= WHAT THE TASK REQUIRES =
If a line in the listing below contains the word "pixels", count it, then please give only the number of such lines.

= EXTRACTED DATA =
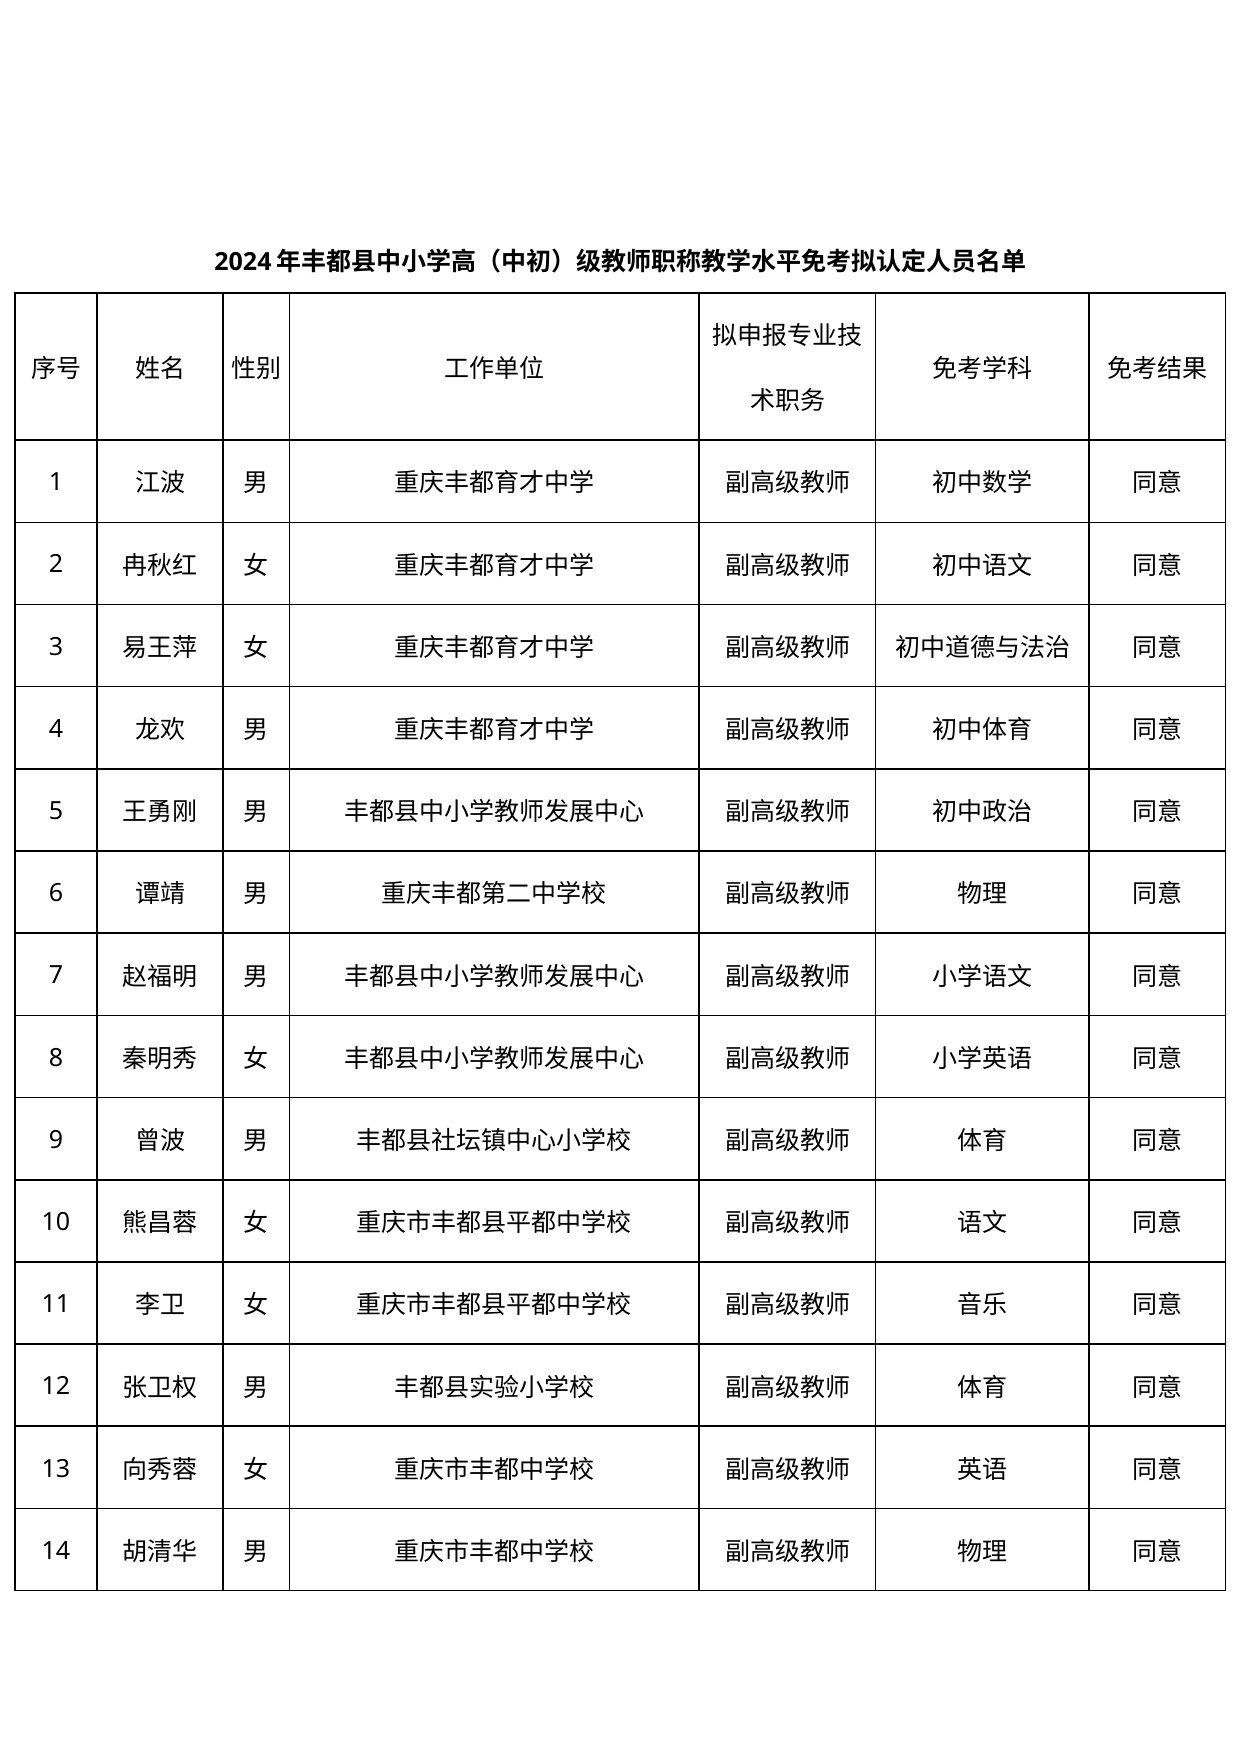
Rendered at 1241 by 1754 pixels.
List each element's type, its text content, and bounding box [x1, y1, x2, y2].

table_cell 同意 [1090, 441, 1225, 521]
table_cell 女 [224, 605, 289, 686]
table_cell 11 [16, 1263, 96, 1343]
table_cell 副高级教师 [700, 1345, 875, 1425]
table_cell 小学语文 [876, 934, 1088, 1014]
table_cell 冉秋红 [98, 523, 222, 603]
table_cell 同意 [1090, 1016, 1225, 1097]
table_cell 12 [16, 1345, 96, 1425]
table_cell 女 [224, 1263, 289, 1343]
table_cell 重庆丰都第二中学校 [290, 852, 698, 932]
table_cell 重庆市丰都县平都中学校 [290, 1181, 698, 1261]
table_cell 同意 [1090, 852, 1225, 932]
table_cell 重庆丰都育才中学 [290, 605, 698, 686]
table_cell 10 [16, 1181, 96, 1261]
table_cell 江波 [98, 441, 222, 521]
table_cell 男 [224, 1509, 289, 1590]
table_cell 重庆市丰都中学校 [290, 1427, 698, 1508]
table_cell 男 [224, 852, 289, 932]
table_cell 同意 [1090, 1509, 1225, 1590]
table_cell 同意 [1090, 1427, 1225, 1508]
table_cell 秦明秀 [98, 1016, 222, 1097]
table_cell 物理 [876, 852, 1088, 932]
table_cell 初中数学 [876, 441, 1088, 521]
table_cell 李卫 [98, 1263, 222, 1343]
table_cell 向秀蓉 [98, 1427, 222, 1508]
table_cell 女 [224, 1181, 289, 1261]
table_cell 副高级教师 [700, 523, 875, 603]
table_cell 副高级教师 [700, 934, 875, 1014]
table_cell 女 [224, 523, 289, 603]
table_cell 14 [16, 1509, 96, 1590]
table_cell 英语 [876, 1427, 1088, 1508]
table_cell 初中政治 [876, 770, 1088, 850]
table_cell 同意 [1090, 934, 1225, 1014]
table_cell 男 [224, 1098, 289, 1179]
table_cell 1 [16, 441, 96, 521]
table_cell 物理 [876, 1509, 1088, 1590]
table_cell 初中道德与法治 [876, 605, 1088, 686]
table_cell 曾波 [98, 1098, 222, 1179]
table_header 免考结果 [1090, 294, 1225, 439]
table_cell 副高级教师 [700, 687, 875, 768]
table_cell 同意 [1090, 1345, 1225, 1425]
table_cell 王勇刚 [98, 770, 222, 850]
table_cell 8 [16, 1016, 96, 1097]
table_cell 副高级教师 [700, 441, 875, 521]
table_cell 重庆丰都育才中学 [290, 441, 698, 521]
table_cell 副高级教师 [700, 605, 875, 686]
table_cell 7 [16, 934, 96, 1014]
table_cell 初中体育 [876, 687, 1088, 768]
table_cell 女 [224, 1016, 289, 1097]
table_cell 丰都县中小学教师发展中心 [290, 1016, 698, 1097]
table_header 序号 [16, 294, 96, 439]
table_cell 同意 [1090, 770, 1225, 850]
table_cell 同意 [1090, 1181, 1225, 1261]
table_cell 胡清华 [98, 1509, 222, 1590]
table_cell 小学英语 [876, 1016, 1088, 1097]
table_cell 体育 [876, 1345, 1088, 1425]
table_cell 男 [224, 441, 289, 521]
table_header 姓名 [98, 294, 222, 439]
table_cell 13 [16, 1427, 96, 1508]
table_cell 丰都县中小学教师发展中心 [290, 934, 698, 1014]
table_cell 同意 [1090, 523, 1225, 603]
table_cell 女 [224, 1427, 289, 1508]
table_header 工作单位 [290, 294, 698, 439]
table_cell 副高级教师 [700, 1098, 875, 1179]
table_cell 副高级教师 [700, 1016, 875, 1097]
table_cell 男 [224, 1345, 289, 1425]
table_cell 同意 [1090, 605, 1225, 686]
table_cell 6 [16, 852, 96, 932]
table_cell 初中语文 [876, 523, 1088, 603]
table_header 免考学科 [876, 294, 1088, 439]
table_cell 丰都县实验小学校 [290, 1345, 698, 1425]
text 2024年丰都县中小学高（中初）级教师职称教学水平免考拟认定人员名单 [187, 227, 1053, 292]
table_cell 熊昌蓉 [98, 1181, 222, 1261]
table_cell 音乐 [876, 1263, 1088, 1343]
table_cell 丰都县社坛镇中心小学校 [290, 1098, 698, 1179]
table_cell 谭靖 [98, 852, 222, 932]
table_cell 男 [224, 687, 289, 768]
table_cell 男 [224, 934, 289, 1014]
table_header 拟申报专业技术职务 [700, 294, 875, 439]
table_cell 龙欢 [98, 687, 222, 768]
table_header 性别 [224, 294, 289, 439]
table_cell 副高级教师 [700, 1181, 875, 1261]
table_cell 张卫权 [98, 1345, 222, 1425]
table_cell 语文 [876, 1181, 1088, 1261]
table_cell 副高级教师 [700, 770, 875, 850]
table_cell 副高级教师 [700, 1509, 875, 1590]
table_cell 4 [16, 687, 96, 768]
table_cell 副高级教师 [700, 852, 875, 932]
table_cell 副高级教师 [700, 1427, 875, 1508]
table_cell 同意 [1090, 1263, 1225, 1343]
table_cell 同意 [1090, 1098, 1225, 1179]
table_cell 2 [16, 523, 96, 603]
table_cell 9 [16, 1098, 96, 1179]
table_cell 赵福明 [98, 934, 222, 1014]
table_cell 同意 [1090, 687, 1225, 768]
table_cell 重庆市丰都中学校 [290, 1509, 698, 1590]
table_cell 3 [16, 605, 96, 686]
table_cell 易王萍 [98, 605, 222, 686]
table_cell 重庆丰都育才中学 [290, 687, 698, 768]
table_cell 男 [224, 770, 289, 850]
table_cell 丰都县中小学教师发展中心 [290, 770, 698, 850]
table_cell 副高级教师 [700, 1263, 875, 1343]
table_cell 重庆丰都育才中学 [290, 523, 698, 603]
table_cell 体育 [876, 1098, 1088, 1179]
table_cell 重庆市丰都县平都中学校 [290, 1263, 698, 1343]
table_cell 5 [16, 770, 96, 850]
---
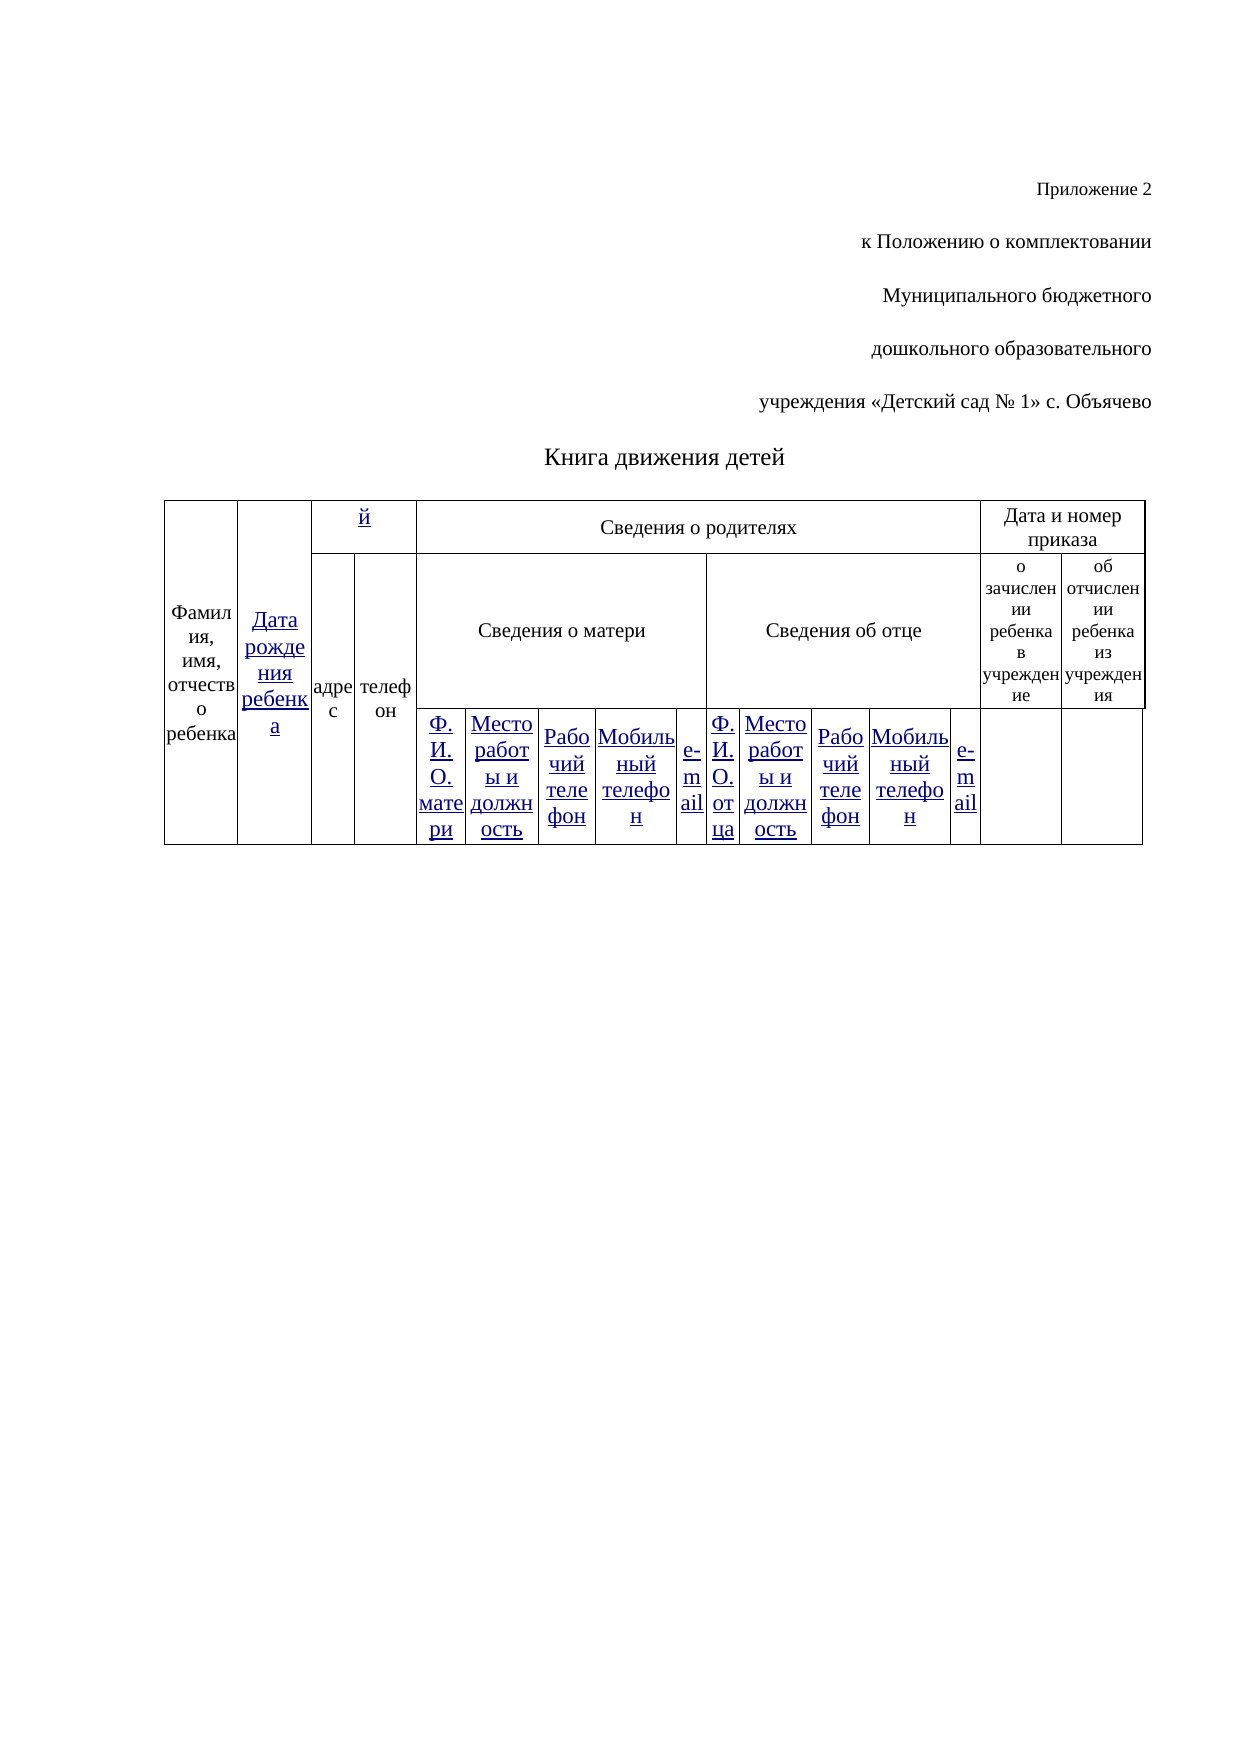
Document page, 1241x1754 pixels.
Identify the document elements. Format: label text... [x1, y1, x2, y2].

= ANSWER TO THIS PROBLEM =
2